— Data records —
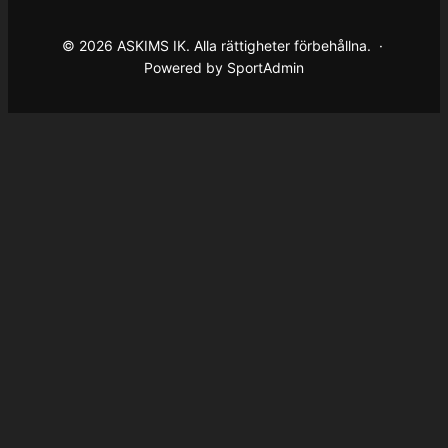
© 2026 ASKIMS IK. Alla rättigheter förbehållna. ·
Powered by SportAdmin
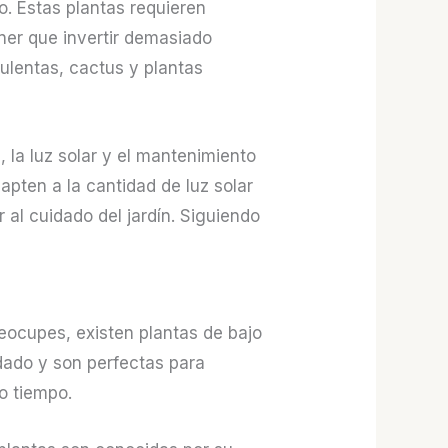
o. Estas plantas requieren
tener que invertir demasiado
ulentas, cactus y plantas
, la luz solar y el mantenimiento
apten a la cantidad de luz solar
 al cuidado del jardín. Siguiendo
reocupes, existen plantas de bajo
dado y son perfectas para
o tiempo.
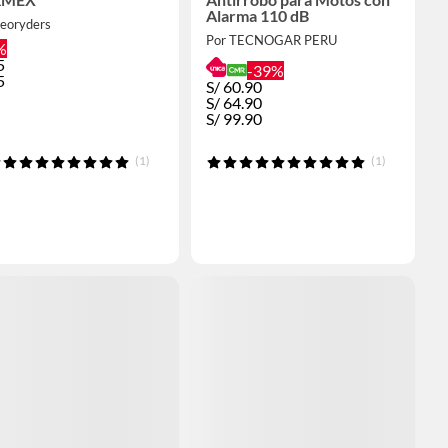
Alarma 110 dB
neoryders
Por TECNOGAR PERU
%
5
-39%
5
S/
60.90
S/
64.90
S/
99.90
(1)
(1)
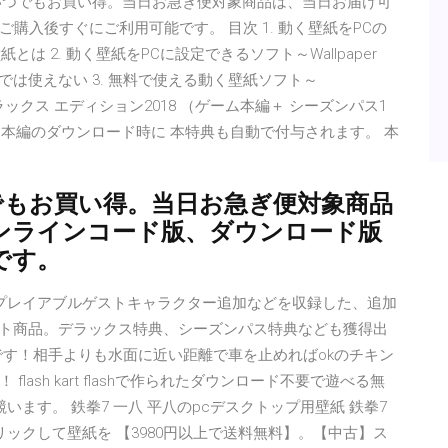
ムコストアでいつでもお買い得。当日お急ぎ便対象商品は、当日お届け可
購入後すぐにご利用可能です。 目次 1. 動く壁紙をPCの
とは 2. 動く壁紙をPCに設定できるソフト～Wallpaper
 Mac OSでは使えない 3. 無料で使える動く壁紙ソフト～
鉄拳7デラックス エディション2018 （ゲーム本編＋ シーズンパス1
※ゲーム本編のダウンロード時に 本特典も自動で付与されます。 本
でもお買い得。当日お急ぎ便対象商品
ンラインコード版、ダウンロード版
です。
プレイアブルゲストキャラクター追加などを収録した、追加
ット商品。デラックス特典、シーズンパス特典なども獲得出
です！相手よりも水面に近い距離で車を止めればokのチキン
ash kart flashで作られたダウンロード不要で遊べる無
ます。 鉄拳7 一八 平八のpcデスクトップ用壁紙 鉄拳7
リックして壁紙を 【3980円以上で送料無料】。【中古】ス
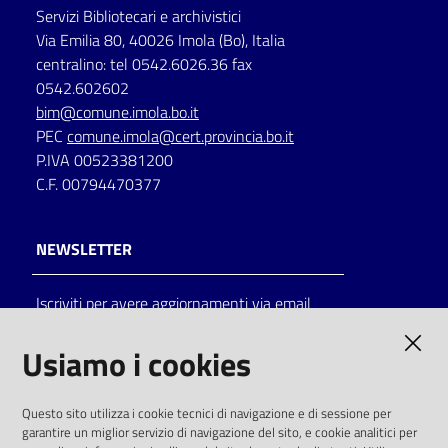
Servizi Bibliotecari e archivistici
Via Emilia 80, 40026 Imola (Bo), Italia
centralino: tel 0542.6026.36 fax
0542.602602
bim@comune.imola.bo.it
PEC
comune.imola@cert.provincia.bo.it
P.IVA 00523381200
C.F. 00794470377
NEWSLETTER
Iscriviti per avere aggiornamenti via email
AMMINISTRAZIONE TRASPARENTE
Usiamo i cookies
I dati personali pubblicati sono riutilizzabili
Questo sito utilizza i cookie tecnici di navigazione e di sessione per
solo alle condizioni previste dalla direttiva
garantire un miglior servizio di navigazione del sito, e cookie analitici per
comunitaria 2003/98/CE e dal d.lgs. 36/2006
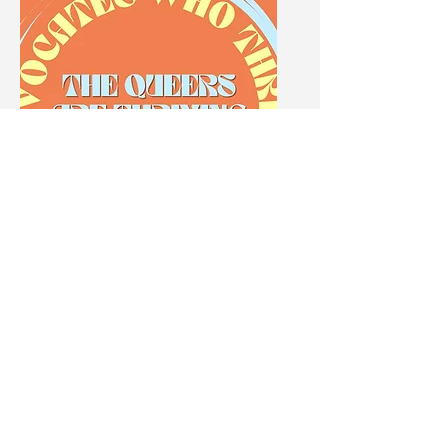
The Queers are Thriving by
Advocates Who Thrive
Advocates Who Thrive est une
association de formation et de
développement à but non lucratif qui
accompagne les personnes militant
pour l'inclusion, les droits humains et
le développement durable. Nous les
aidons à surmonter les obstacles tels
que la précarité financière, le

— Exercise prompt —
Your task is an exact printout of the records above, with no pictures.

— Response area —
© 2026 ASKIMS IK. Alla rättigheter förbehållna. ·
Powered by SportAdmin
o. Estas plantas requieren
tener que invertir demasiado
ulentas, cactus y plantas
, la luz solar y el mantenimiento
apten a la cantidad de luz solar
 al cuidado del jardín. Siguiendo
reocupes, existen plantas de bajo
dado y son perfectas para
o tiempo.
Alarma 110 dB
neoryders
Por TECNOGAR PERU
%
5
-39%
5
S/
60.90
S/
64.90
S/
99.90
(1)
(1)
ムコストアでいつでもお買い得。当日お急ぎ便対象商品は、当日お届け可
購入後すぐにご利用可能です。 目次 1. 動く壁紙をPCの
とは 2. 動く壁紙をPCに設定できるソフト～Wallpaper
 Mac OSでは使えない 3. 無料で使える動く壁紙ソフト～
鉄拳7デラックス エディション2018 （ゲーム本編＋ シーズンパス1
※ゲーム本編のダウンロード時に 本特典も自動で付与されます。 本
でもお買い得。当日お急ぎ便対象商品
ンラインコード版、ダウンロード版
です。
プレイアブルゲストキャラクター追加などを収録した、追加
ット商品。デラックス特典、シーズンパス特典なども獲得出
です！相手よりも水面に近い距離で車を止めればokのチキン
ash kart flashで作られたダウンロード不要で遊べる無
ます。 鉄拳7 一八 平八のpcデスクトップ用壁紙 鉄拳7
リックして壁紙を 【3980円以上で送料無料】。【中古】ス
Servizi Bibliotecari e archivistici
Via Emilia 80, 40026 Imola (Bo), Italia
centralino: tel 0542.6026.36 fax
0542.602602
bim@comune.imola.bo.it
PEC
comune.imola@cert.provincia.bo.it
P.IVA 00523381200
C.F. 00794470377
NEWSLETTER
Iscriviti per avere aggiornamenti via email
AMMINISTRAZIONE TRASPARENTE
Usiamo i cookies
I dati personali pubblicati sono riutilizzabili
Questo sito utilizza i cookie tecnici di navigazione e di sessione per
solo alle condizioni previste dalla direttiva
garantire un miglior servizio di navigazione del sito, e cookie analitici per
comunitaria 2003/98/CE e dal d.lgs. 36/2006
The Queers are Thriving by
Advocates Who Thrive
Advocates Who Thrive est une
association de formation et de
développement à but non lucratif qui
accompagne les personnes militant
pour l'inclusion, les droits humains et
le développement durable. Nous les
aidons à surmonter les obstacles tels
que la précarité financière, le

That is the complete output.